Device 0 : Tahiti Device ID is 005EF838
Build Options are : -D DATATYPE=float4 -D OFFSET=16384
Global Memory Read
AccessType : single
VectorElements : 4
Bandwidth : 1672.16 GB/s
Global Memory Read
AccessType : linear
VectorElements : 4
Bandwidth : 1756.49 GB/s
Global Memory Read
AccessType : linear(uncached)
VectorElements : 4
Bandwidth : 220.769 GB/s
Global Memory Write
AccessType : linear
VectorElements : 4
Bandwidth : 501.668 GB/s
The question is: how can the linear read bandwidth be over 1 terabyte per second is the max theoretical bandwidth is about 260 GB/s?
The question that naturally follows is: are global buffer reads cached?
Thank you very much!
Solved!
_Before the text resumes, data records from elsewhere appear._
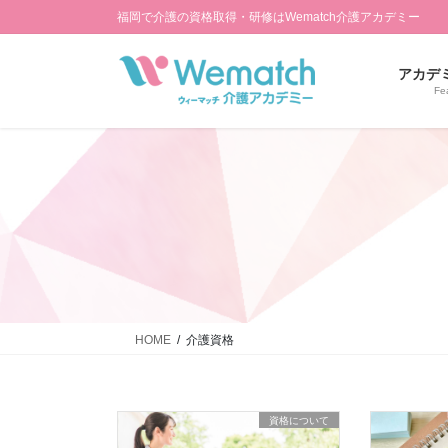
コ
ナ
福岡で介護の資格取得・研修はWematch介護アカデミー
ン
ビ
テ
ゲ
アカデ
ン
ー
Fe
ツ
シ
に
ョ
移
ン
動
に
移
動
HOME
介護資格
資格について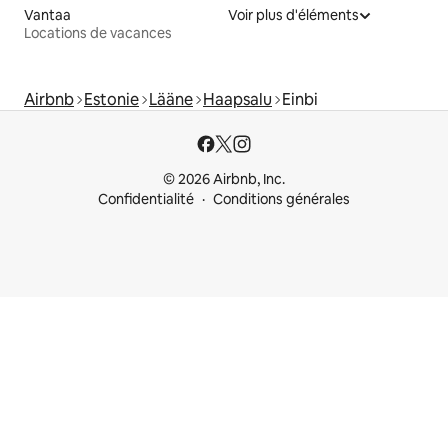
Vantaa
Voir plus d'éléments
Locations de vacances
Airbnb
Estonie
Lääne
Haapsalu
Einbi
© 2026 Airbnb, Inc.
Confidentialité
Conditions générales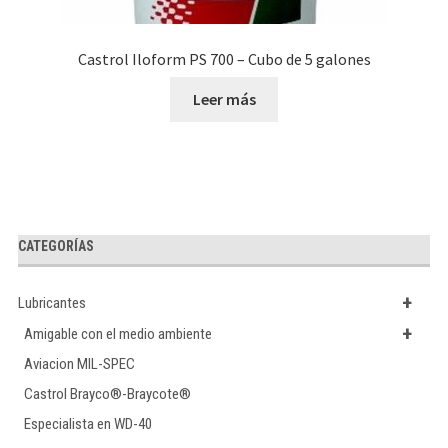
Castrol Iloform PS 700 – Cubo de 5 galones
Leer más
CATEGORÍAS
+
Lubricantes
+
Amigable con el medio ambiente
Aviacion MIL-SPEC
Castrol Brayco®-Braycote®
Especialista en WD-40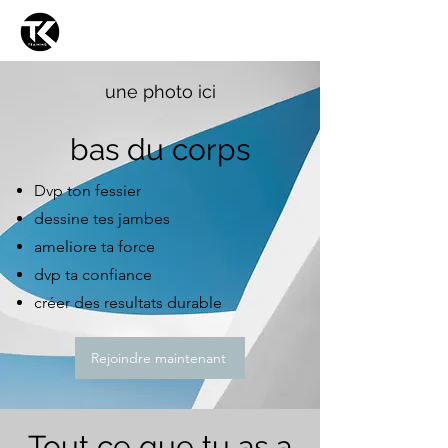
TKTRAINING
une photo ici
bas du corps
Dvp ton fessier
dessine tes jambes
ameliore ta force
dvp ta confiance
créer des resultats durable
Rejoindre maintenant
Tout ce que tu as a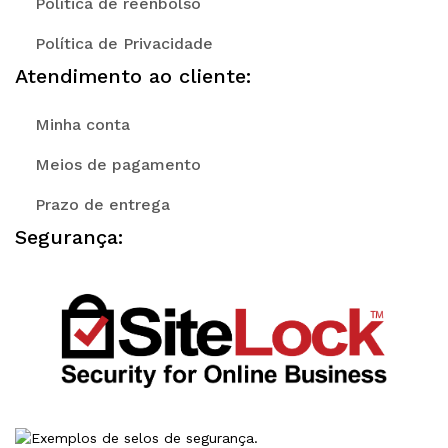
Política de reenbolso
Política de Privacidade
Atendimento ao cliente:
Minha conta
Meios de pagamento
Prazo de entrega
Segurança: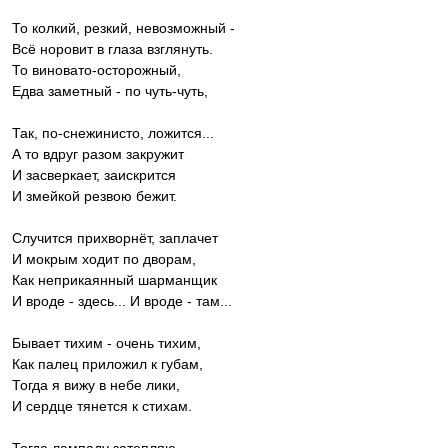
То колкий, резкий, невозможный -
Всё норовит в глаза взглянуть.
То виновато-осторожный,
Едва заметный - по чуть-чуть,
Так, по-снежинисто, ложится...
А то вдруг разом закружит
И засверкает, заискрится
И змейкой резвою бежит.
Случится прихворнёт, заплачет
И мокрым ходит по дворам,
Как неприкаянный шарманщик
И вроде - здесь... И вроде - там...
Бывает тихим - очень тихим,
Как палец приложил к губам,
Тогда я вижу в небе лики,
И сердце тянется к стихам.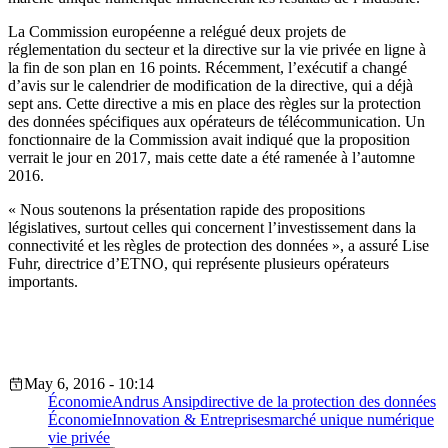
La Commission européenne a relégué deux projets de
réglementation du secteur et la directive sur la vie privée en ligne à
la fin de son plan en 16 points. Récemment, l’exécutif a changé
d’avis sur le calendrier de modification de la directive, qui a déjà
sept ans. Cette directive a mis en place des règles sur la protection
des données spécifiques aux opérateurs de télécommunication. Un
fonctionnaire de la Commission avait indiqué que la proposition
verrait le jour en 2017, mais cette date a été ramenée à l’automne
2016.
« Nous soutenons la présentation rapide des propositions
législatives, surtout celles qui concernent l’investissement dans la
connectivité et les règles de protection des données », a assuré Lise
Fuhr, directrice d’ETNO, qui représente plusieurs opérateurs
importants.
May 6, 2016 - 10:14
Économie
Andrus Ansip
directive de la protection des données
Économie
Innovation & Entreprises
marché unique numérique
vie privée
Go to Solution.
No, that's a cache hit.
A typical cache contention situation would be the following:
-wavefront 1 reads data from global and brings it into cache
-subsequently wavefront 2 reads data from global, brings it into cache and evicts wavefront 1's data from cache
-then wavefront 1 will have to read again from global memory (its data is no longer in cache).
If only one wavefront is running on a compute unit the second read by wavefront 1 would be cached.
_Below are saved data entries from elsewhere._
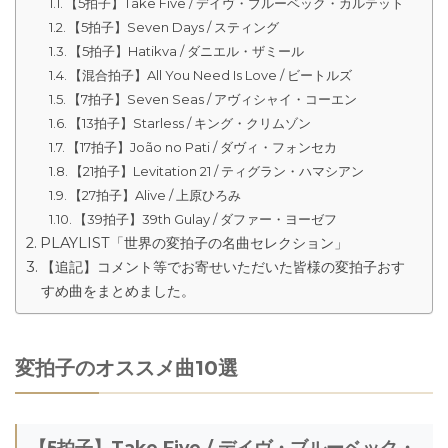
【5拍子】Take Five / デイヴ・ブルーベック・カルテット
【5拍子】Seven Days / スティング
【5拍子】Hatikva / ダニエル・ザミール
【混合拍子】All You Need Is Love / ビートルズ
【7拍子】Seven Seas / アヴィシャイ・コーエン
【13拍子】Starless / キング・クリムゾン
【17拍子】João no Pati / ダヴィ・フォンセカ
【21拍子】Levitation 21 / ティグラン・ハマシアン
【27拍子】Alive / 上原ひろみ
【39拍子】39th Gulay / ダファー・ヨーゼフ
PLAYLIST「世界の変拍子の名曲セレクション」
【追記】コメント等でお寄せいただいた皆様の変拍子おす
すめ曲をまとめました。
変拍子のオススメ曲10選
【5拍子】Take Five / デイヴ・ブルーベック・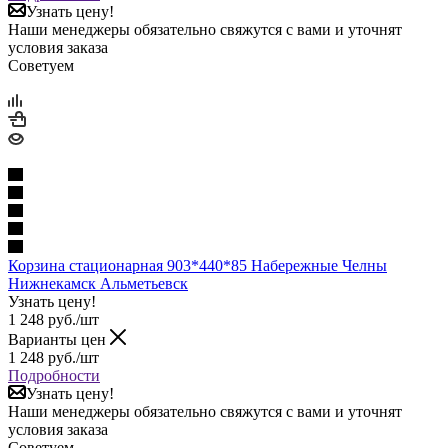
Узнать цену!
Наши менеджеры обязательно свяжутся с вами и уточнят
условия заказа
Советуем
Корзина стационарная 903*440*85 Набережные Челны
Нижнекамск Альметьевск
Узнать цену!
1 248
руб.
/шт
Варианты цен
1 248
руб.
/шт
Подробности
Узнать цену!
Наши менеджеры обязательно свяжутся с вами и уточнят
условия заказа
Советуем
If you anticipate that cache contentions like that are a performance limitation in your code you can limit the number of wavefronts executing on any CU by allocating so much shared memory that only one wavefront fits on a CU.
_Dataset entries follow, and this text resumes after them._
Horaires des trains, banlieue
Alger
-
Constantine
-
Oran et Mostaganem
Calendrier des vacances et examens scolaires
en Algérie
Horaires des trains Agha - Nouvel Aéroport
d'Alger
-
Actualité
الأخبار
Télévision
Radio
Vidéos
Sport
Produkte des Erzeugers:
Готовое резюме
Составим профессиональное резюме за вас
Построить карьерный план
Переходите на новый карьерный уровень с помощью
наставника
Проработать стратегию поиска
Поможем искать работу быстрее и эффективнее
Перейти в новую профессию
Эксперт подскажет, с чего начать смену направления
On the other hand, when lots of wavefronts access the same data you can get huge effective bandwidth gains by having many wavefronts execute on the same CU. Many of their reads will then be cached.
yes it is cached.
Is tahiti the first architecture that caches global memory in addition to texture memory?
tahiti L1 cached read data and write data of global memory. before tahiti, L1 can't cache write data.
Another question
How is the L1 cache partitioned among the wavefronts/work items scheduled on a CU?
one L1 per CU, so one wavefront(64 work item), one L1 cache, for different workitem fetch data from global memory, I think it uses coalescene read/write, every time, bring data for 16 work item, these data can be cached in L1.
Well, but is the entire L1 shared between the working groups scheduled on a CU or it is partitioned among them?
Thank you!
yes, there is cache contention between different wavefronts scheduled on a single cu.
So if two items in two different wavefronts accesses the same buffer element two different pages are transferred into the L1 cache. Right? (or better, the same page is transferred twice)
No, that's a cache hit.
A typical cache contention situation would be the following:
-wavefront 1 reads data from global and brings it into cache
-subsequently wavefront 2 reads data from global, brings it into cache and evicts wavefront 1's data from cache
-then wavefront 1 will have to read again from global memory (its data is no longer in cache).
If only one wavefront is running on a compute unit the second read by wavefront 1 would be cached.
If you anticipate that cache contentions like that are a performance limitation in your code you can limit the number of wavefronts executing on any CU by allocating so much shared memory that only one wavefront fits on a CU.
On the other hand, when lots of wavefronts access the same data you can get huge effective bandwidth gains by having many wavefronts execute on the same CU. Many of their reads will then be cached.
Per my understanding, you should use the L1 cache bandwidth instead of the global memory bandwidth. When it's cached, it's much faster.